** What this task involves **
Reprint each record exactly. Pictures are not reprinted.

** Images with keypoint coordinates **
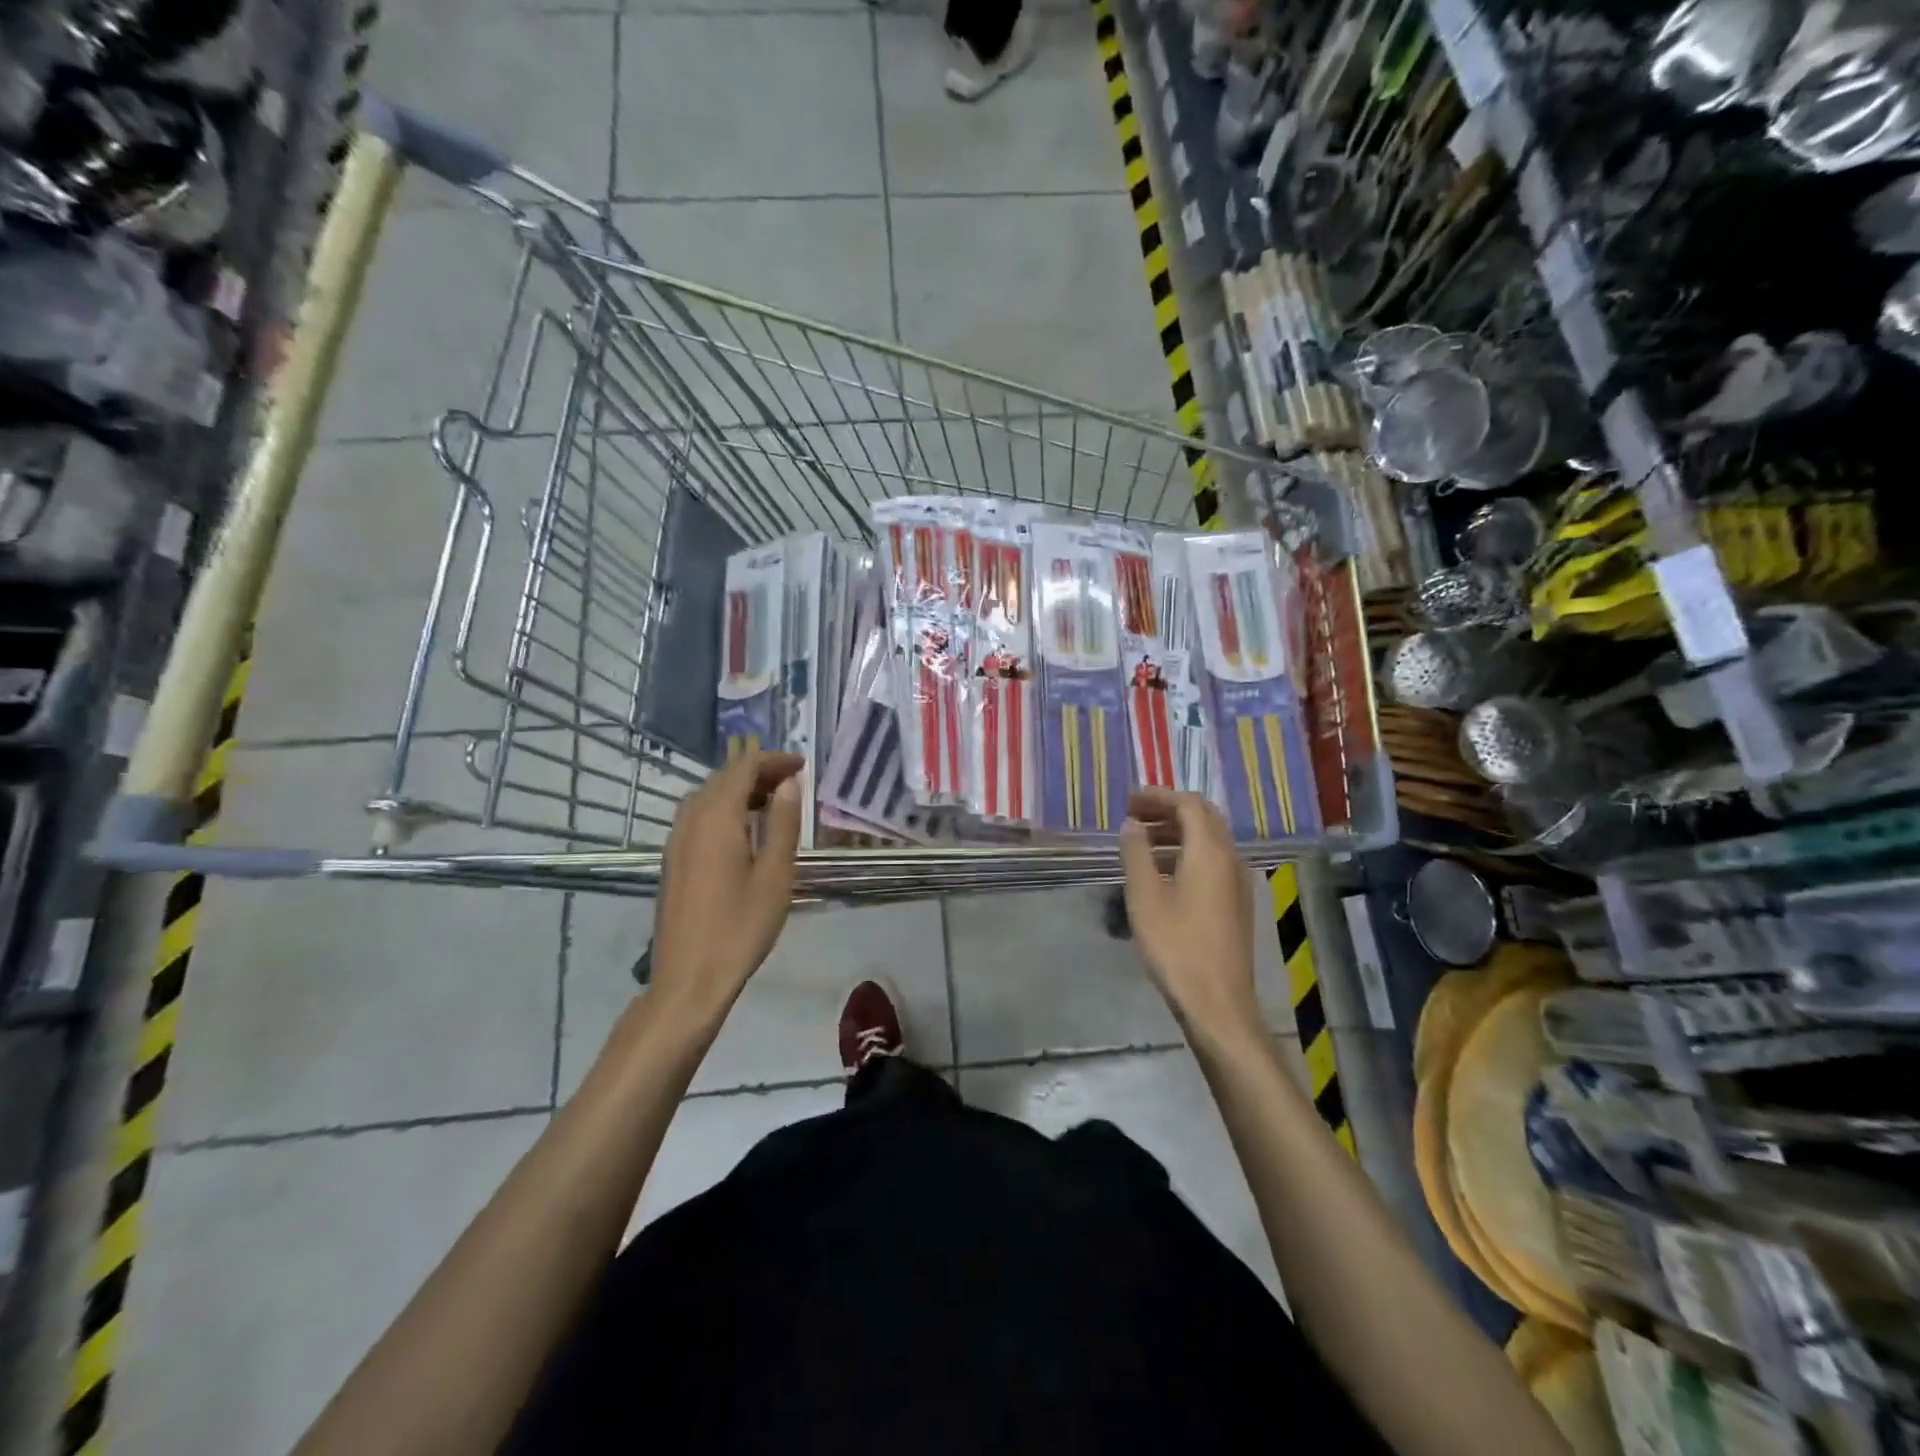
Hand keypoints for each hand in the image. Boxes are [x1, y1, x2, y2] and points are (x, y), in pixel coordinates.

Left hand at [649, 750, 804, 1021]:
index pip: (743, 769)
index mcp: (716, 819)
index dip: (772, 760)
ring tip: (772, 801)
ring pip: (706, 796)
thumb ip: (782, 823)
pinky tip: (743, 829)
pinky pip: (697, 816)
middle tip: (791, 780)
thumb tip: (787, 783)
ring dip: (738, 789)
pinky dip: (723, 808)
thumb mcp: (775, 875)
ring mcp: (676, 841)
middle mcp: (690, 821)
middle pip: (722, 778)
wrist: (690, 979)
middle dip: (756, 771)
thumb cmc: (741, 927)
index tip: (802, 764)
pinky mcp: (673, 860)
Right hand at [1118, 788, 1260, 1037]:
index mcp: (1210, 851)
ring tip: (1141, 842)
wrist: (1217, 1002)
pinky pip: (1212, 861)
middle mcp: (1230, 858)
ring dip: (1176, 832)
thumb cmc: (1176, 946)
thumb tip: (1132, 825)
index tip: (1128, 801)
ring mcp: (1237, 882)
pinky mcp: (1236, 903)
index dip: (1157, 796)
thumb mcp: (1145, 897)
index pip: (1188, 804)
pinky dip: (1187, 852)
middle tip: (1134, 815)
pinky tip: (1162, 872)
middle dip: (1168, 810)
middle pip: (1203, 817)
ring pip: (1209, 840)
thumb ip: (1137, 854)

** Solved exercise **
Hand keypoints for each hand in the image. Boxes are [x1, y1, x2, y2] and points are (x, y), in pixel coordinates.

Left hand at [649, 750, 804, 1021]:
index pip: (743, 769)
index mcp: (716, 819)
index dip: (772, 760)
ring tip: (772, 801)
ring pip: (706, 796)
thumb ip: (782, 823)
pinky tip: (743, 829)
pinky pip: (697, 816)
middle tip: (791, 780)
thumb tip: (787, 783)
ring dip: (738, 789)
pinky dip: (723, 808)
thumb mcp: (775, 875)
ring mcp: (676, 841)
middle mcp: (690, 821)
middle pip: (722, 778)
wrist: (690, 979)
middle dip: (756, 771)
thumb cmc: (741, 927)
index tip: (802, 764)
pinky mcp: (673, 860)
Right hand at [1118, 788, 1260, 1037]:
index mcp: (1210, 851)
ring tip: (1141, 842)
wrist: (1217, 1002)
pinky pip: (1212, 861)
middle mcp: (1230, 858)
ring dip: (1176, 832)
thumb cmc: (1176, 946)
thumb tip: (1132, 825)
index tip: (1128, 801)
ring mcp: (1237, 882)
pinky mcp: (1236, 903)
index dip: (1157, 796)
thumb mcp: (1145, 897)
index pip: (1188, 804)
pinky dip: (1187, 852)
middle tip: (1134, 815)
pinky tip: (1162, 872)
middle dip: (1168, 810)
middle pip: (1203, 817)
ring pip: (1209, 840)
thumb ip: (1137, 854)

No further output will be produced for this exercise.